Judiciary Committee Chairman Patrick Leahy (D-Vt.) noted that, while the ABA’s committee on judicial nominations did not vote unanimously that Nathan is well-qualified to serve as a federal judge, the majority did. And Nathan’s rating, he said, “is equal to or better than the rating received by 33 of President Bush’s confirmed judicial nominees.”
Nathan is counselor to the New York State Solicitor General and, prior to that, served as a special assistant to President Obama. Nathan clerked for now retired U.S. Supreme Court Justice John Paul Stevens, as well as 9th Circuit U.S. Court of Appeals Judge Betty Fletcher.
She is a former assistant professor of law at Fordham University, a former associate of the Wilmer Cutler Pickering Hale and Dorr law firm, and a former fellow at New York University Law School.
So far, the Senate has cleared two of President Obama’s four openly gay judicial nominees.
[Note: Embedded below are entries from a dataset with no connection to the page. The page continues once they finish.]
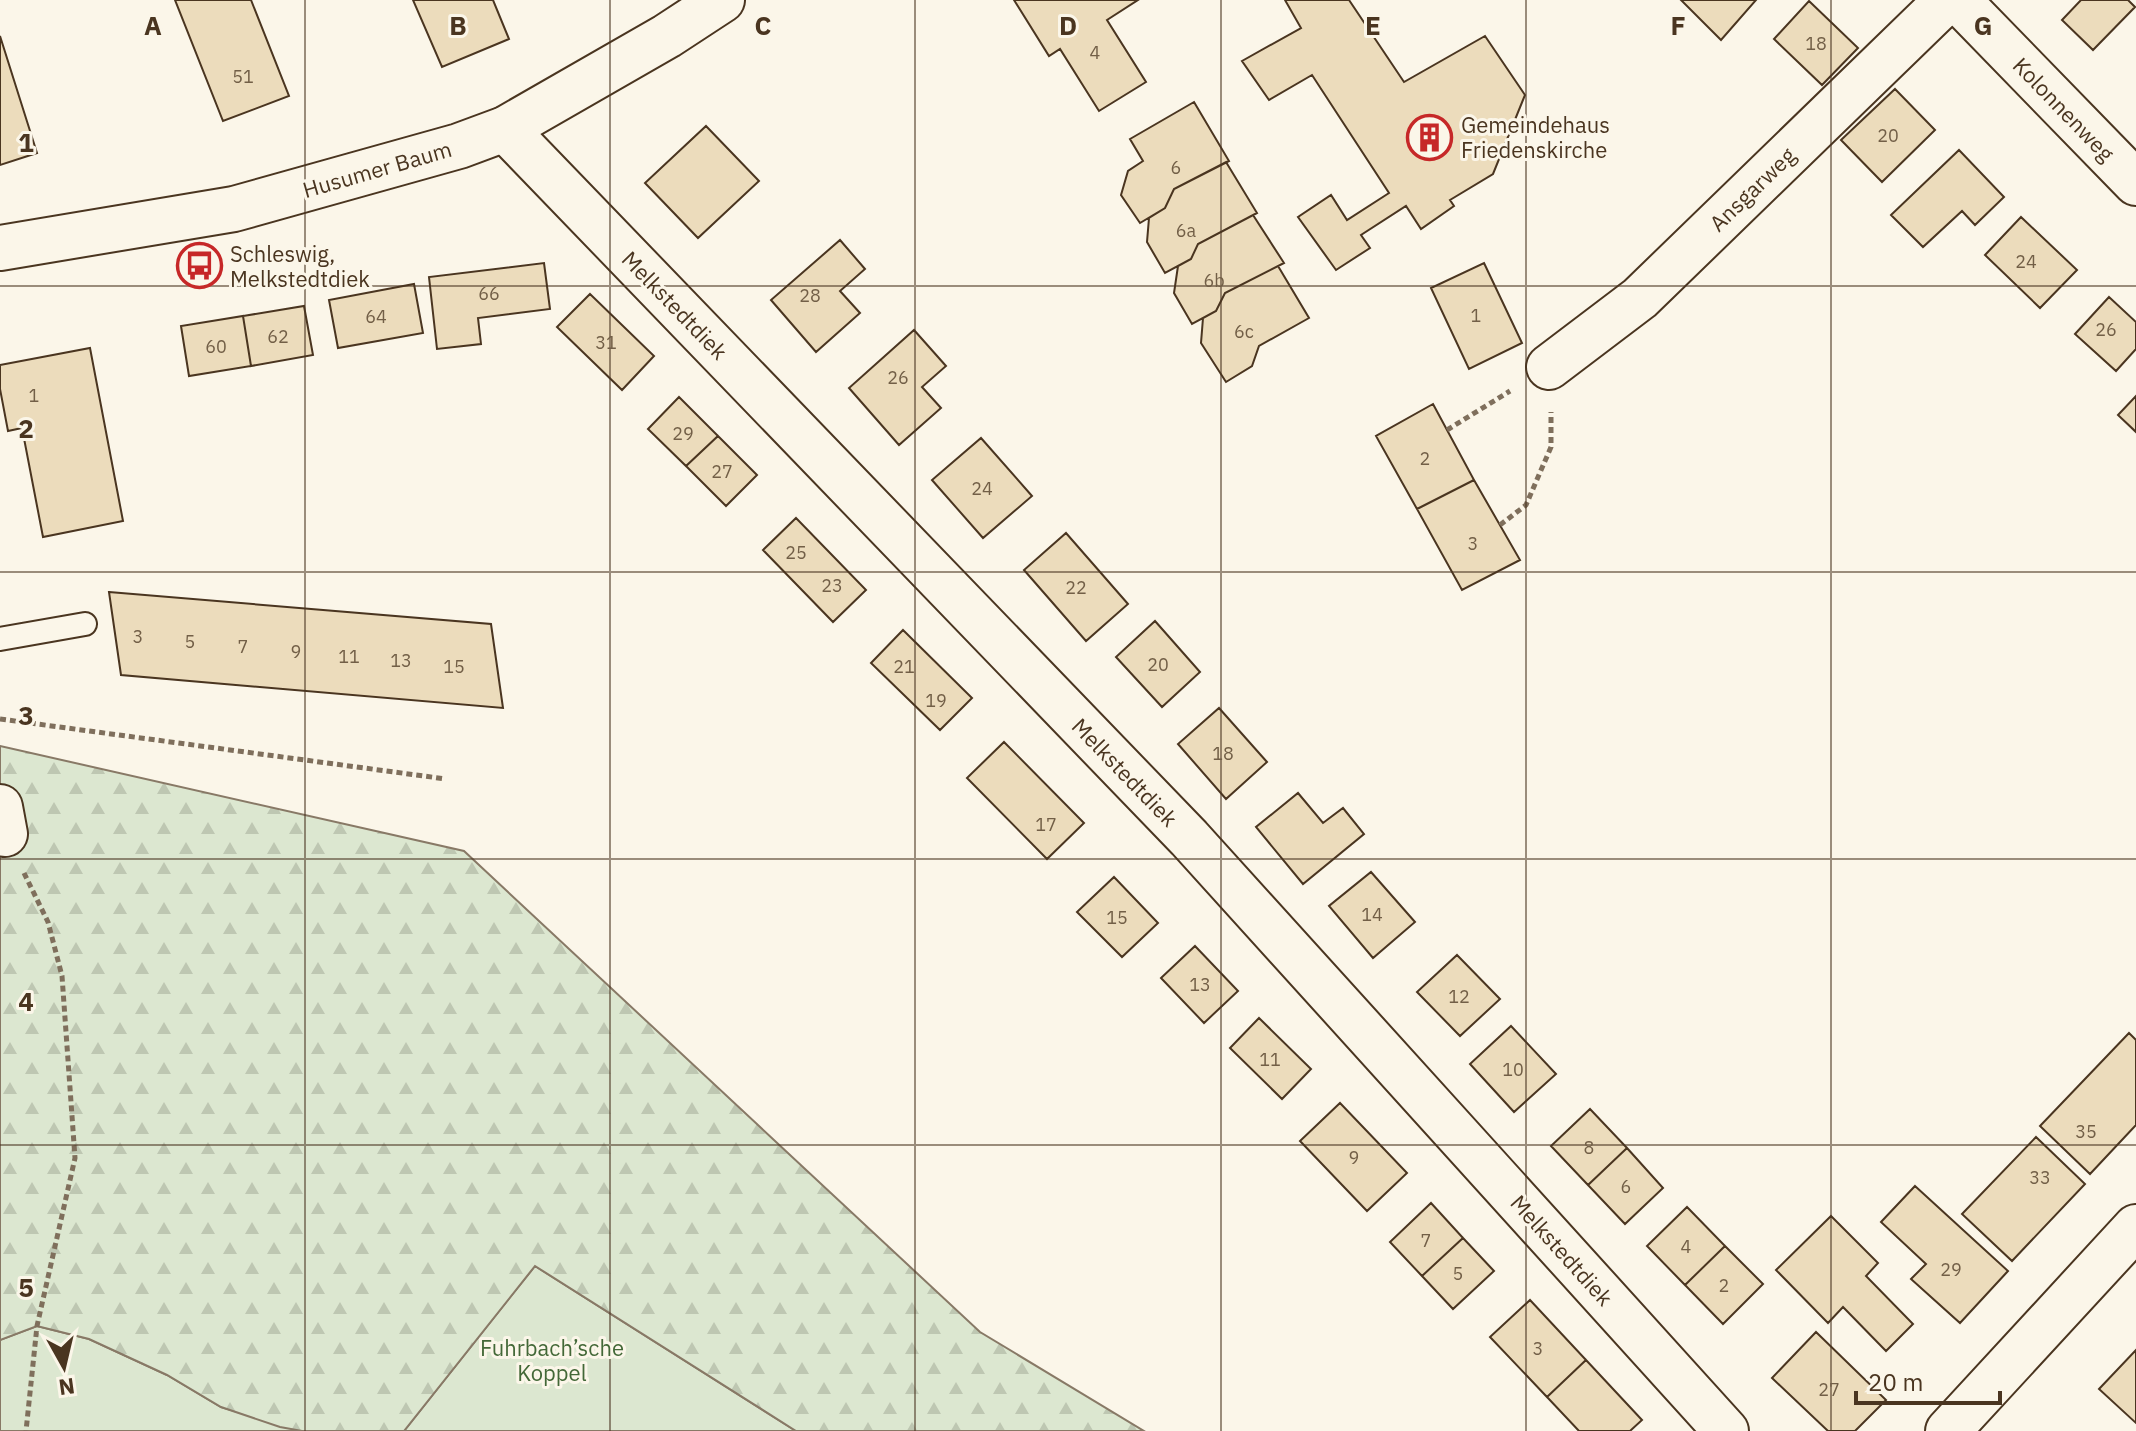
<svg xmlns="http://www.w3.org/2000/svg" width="2136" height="1431" font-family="'IBM Plex Sans',sans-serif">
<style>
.green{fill:#dce7d0;stroke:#887966;stroke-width:2}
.forest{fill:url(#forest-firs);stroke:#887966;stroke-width:2}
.building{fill:#ecdcbc;stroke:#4a3520;stroke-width:2}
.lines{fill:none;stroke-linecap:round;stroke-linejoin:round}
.lane-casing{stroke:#4a3520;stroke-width:26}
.street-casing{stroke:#4a3520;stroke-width:48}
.secondary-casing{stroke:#4a3520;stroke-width:48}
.path{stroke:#7f6f5c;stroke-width:5;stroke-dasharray:6 4;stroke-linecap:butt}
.lane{stroke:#fbf6e9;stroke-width:22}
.street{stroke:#fbf6e9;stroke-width:44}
.secondary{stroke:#fbf6e9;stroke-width:44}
.grid{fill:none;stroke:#4a3520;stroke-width:2;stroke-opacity:0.55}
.labels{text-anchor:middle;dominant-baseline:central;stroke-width:6;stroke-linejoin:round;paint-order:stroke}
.number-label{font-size:18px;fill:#725f47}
.street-label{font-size:22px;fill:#4a3520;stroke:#fbf6e9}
.poi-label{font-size:22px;fill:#4a3520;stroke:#fbf6e9;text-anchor:start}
.park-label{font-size:22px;fill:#436837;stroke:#fbf6e9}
.grid-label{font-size:26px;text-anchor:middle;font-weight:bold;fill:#4a3520;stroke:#fbf6e9;stroke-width:6;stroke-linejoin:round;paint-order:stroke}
</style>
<defs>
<pattern id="forest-firs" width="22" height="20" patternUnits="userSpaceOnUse" patternTransform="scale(2)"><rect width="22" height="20" fill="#dce7d0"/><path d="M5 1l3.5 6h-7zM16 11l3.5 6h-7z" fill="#bec7b2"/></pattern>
</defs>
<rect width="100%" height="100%" fill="#fbf6e9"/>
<!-- green -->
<path class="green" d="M535 1266 796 1431H404Z
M37 1326 89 1339 167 1375 221 1407 302 1431H0V1340Z"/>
<!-- forest -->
<path class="forest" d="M0 746 464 851 980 1332 1144 1431H796L535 1266 404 1431H302L280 1427 221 1407 167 1375 89 1339 37 1326 0 1340Z"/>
<!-- building -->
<path class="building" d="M175 0H251L289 96 223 121Z
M413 0H493L509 39 442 67Z
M1014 0H1138L1107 20 1146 82 1099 111 1060 49 1049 56Z
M1285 0H1349L1404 82 1485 36 1525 95 1493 174 1450 200 1454 206 1421 229 1406 206 1361 235 1370 248 1336 270 1298 217 1331 195 1347 220 1389 193 1312 75 1269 100 1242 61 1301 28Z
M1681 0H1756L1721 40Z
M2081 0H2128L2135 7 2093 50 2062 20Z
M1809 1 1858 48 1822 85 1774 39Z
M0 36 37 153 0 165Z
M1895 89 1935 130 1882 182 1841 140Z
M1194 102 1229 161 1174 189 1165 208 1140 223 1121 195 1128 171 1143 161 1130 139Z
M706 126 759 181 698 238 645 183Z
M1959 150 2004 197 1975 225 1962 211 1923 247 1891 215Z
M1226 162 1257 213 1198 244 1191 259 1165 273 1147 242 1149 218 1165 208 1174 189Z
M1253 215 1284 263 1225 293 1216 311 1192 324 1174 293 1178 266 1191 259 1198 244Z
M2021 217 2077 270 2040 308 1985 255Z
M840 240 865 269 840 291 860 313 816 352 771 300Z
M544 263 550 309 478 318 481 344 437 349 429 277Z
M1484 263 1522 343 1469 369 1431 288Z
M1278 266 1309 318 1259 346 1252 366 1226 382 1201 343 1203 318 1216 311 1225 293Z
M414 284 423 333 338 348 329 300Z
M590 294 654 356 622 390 557 327Z
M2109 297 2136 322V349L2116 371 2075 334Z
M304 306 313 355 251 366 243 316Z
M243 316 251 366 189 376 181 326Z
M914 330 946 366 922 387 941 408 899 445 849 388Z
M90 348 123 521 43 537 22 428 8 431 0 389V365Z
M2136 396V432L2118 415Z
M679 397 718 436 686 466 648 429Z
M1433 404 1474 480 1417 509 1376 436Z
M718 436 757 475 726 506 686 466Z
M981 438 1032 496 983 538 932 480Z
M1474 480 1520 560 1462 590 1417 509Z
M796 518 866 590 833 622 763 550Z
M1066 533 1128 604 1086 641 1024 570Z
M109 592 491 624 503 708 121 675Z
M1155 621 1200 672 1162 707 1116 657Z
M903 630 972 698 940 730 871 663Z
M1219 708 1267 762 1226 799 1178 744Z
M1004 742 1084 823 1047 859 967 778Z
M1298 793 1323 823 1343 808 1364 834 1303 884 1256 827Z
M1371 872 1415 922 1373 958 1329 906Z
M1114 877 1158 923 1122 957 1077 912Z
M1195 946 1238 991 1204 1023 1161 978Z
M1457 955 1500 999 1460 1036 1417 992Z
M1259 1018 1311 1069 1282 1099 1230 1048Z
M1511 1026 1556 1074 1514 1112 1470 1064Z
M2129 1033 2136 1040V1125L2090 1174 2040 1126Z
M1340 1103 1407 1173 1367 1211 1300 1141Z
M1590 1109 1627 1148 1588 1185 1551 1146Z
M2036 1137 2085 1184 2012 1261 1962 1214Z
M1627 1148 1663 1188 1625 1224 1588 1185Z
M1915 1186 2008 1271 1960 1323 1911 1279 1926 1264 1881 1222Z
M1431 1203 1463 1238 1422 1276 1390 1242Z
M1687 1207 1725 1246 1685 1285 1647 1246Z
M1831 1216 1878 1263 1866 1276 1913 1324 1886 1351 1843 1307 1828 1323 1776 1270Z
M1463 1238 1494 1271 1453 1309 1422 1276Z
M1725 1246 1763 1284 1723 1324 1685 1285Z
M1530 1300 1586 1360 1547 1397 1490 1337Z
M1816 1332 1886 1400 1855 1431H1828L1772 1378Z
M2136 1350V1423L2099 1389Z
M1586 1360 1642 1420 1630 1431H1579L1547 1397Z"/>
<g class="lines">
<defs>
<path id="lane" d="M0 639 85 624"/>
<path id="street" d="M1958 0 2136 183
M505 129 1189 838 1726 1431
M1549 367 1640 298 1947 0
M0 807 5 834
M1948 1431 2136 1227"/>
<path id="secondary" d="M0 248 234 209 459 146 505 129 667 36 722 0"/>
</defs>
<!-- lane casing -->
<use href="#lane" class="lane-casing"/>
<!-- street casing -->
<use href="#street" class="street-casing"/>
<!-- secondary casing -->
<use href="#secondary" class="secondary-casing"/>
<!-- path -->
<path class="path" d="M1447 430 1510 391
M1500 525 1526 505 1551 447V412
M0 719 446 779
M24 873 48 922 62 976 75 1158 37 1326 26 1431"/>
<!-- lane -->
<use href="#lane" class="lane"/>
<!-- street -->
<use href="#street" class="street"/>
<!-- secondary -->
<use href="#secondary" class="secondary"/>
</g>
<!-- grid -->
<path class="grid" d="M305 0V1431M610 0V1431M915 0V1431M1221 0V1431M1526 0V1431M1831 0V1431M0 286H2136M0 572H2136M0 859H2136M0 1145H2136"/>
<!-- icons -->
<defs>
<symbol id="building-ring" viewBox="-11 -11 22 22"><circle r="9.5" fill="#fbf6e9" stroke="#c62828" stroke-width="1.5"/><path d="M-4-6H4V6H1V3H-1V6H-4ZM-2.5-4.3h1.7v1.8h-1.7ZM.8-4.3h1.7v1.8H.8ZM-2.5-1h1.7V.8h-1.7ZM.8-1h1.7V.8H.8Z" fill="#c62828"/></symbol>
<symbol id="bus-ring" viewBox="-11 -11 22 22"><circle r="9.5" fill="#fbf6e9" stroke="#c62828" stroke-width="1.5"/><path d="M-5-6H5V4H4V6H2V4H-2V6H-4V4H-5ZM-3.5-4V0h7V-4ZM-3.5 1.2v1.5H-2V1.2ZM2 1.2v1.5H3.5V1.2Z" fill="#c62828"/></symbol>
</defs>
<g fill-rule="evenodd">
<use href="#building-ring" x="1404" y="112" width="51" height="51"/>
<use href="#bus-ring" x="174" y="240" width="51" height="51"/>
</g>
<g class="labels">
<!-- number labels -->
<g class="number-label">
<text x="1816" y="43">18</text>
<text x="1095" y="52">4</text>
<text x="243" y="76">51</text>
<text x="1888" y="135">20</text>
<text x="1176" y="167">6</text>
<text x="1186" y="230">6a</text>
<text x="2026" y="261">24</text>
<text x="1214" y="280">6b</text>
<text x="489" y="293">66</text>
<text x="810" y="295">28</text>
<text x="1476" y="315">1</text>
<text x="376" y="316">64</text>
<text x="2106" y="329">26</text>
<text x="1244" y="331">6c</text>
<text x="278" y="336">62</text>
<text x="606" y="342">31</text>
<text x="216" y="346">60</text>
<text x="898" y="377">26</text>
<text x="34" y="395">1</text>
<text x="683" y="433">29</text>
<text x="1425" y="458">2</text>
<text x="722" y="471">27</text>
<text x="982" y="488">24</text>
<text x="1473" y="543">3</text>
<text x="796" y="552">25</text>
<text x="832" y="585">23</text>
<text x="1076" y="587">22</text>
<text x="138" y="636">3</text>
<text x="190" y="641">5</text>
<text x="243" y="646">7</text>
<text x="296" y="651">9</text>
<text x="349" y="656">11</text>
<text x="401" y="660">13</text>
<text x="1158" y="664">20</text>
<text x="454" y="666">15</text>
<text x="904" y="666">21</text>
<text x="936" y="700">19</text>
<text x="1223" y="753">18</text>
<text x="1046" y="824">17</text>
<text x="1372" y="914">14</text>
<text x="1117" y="917">15</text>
<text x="1200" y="984">13</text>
<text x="1459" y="996">12</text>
<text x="1270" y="1059">11</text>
<text x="1513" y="1069">10</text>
<text x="2086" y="1131">35</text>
<text x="1589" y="1147">8</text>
<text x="1354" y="1157">9</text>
<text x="2040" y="1177">33</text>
<text x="1626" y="1186">6</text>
<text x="1426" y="1240">7</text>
<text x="1686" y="1246">4</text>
<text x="1951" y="1269">29</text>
<text x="1458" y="1273">5</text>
<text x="1724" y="1285">2</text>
<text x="1538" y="1348">3</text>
<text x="1829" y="1389">27</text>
</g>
<!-- street labels -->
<g class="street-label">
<text transform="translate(2064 109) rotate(46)">Kolonnenweg</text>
<text transform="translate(377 169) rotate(-16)">Husumer Baum</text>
<text transform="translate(1752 189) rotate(-44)">Ansgarweg</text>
<text transform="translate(675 305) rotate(46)">Melkstedtdiek</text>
<text transform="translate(1125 772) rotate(46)">Melkstedtdiek</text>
<text transform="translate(1562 1250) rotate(48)">Melkstedtdiek</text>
</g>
<!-- poi labels -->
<g class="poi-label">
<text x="1461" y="124">Gemeindehaus<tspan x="1461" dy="25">Friedenskirche</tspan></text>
<text x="230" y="253">Schleswig,<tspan x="230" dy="25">Melkstedtdiek</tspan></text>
</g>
<!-- park labels -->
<g class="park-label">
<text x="552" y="1347">Fuhrbach’sche<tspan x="552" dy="25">Koppel</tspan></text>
</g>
</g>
<g class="grid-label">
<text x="153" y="35">A</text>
<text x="458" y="35">B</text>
<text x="763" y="35">C</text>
<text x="1068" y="35">D</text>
<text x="1373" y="35">E</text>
<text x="1678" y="35">F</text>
<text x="1983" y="35">G</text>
<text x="26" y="152">1</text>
<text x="26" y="438">2</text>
<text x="26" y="725">3</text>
<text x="26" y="1011">4</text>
<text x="26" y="1297">5</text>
</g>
<!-- north arrow -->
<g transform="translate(64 1367) rotate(172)" stroke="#fbf6e9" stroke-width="6" paint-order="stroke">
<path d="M0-6L14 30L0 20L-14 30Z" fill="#4a3520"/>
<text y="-12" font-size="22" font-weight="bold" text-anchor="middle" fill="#4a3520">N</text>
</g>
<!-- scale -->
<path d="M1856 1391v12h144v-12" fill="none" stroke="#4a3520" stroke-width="4"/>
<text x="1868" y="1391" font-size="24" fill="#4a3520" stroke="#fbf6e9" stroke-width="6" paint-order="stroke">20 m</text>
</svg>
In addition to Nathan, the Senate has confirmed Paul Oetken, also to the U.S. District Court for the Southern District of New York.
President Obama’s most recent openly gay nominee, Michael Fitzpatrick, a nominee for the federal district court in Los Angeles, appeared before the Senate Judiciary Committee October 4. A committee vote on his nomination is expected in the coming weeks.
But federal appeals court nominee Edward DuMont has still not received even a committee hearing. A Committee staffer said Republicans are still “reviewing” his qualifications.
With her confirmation, Nathan becomes the third openly gay judge in that federal district –along with Deborah Batts and Oetken. She becomes the fourth openly gay federal judge in the country —along with Emily Hewitt of the U.S. Court of Federal Claims. Batts and Hewitt were both appointed by President Clinton.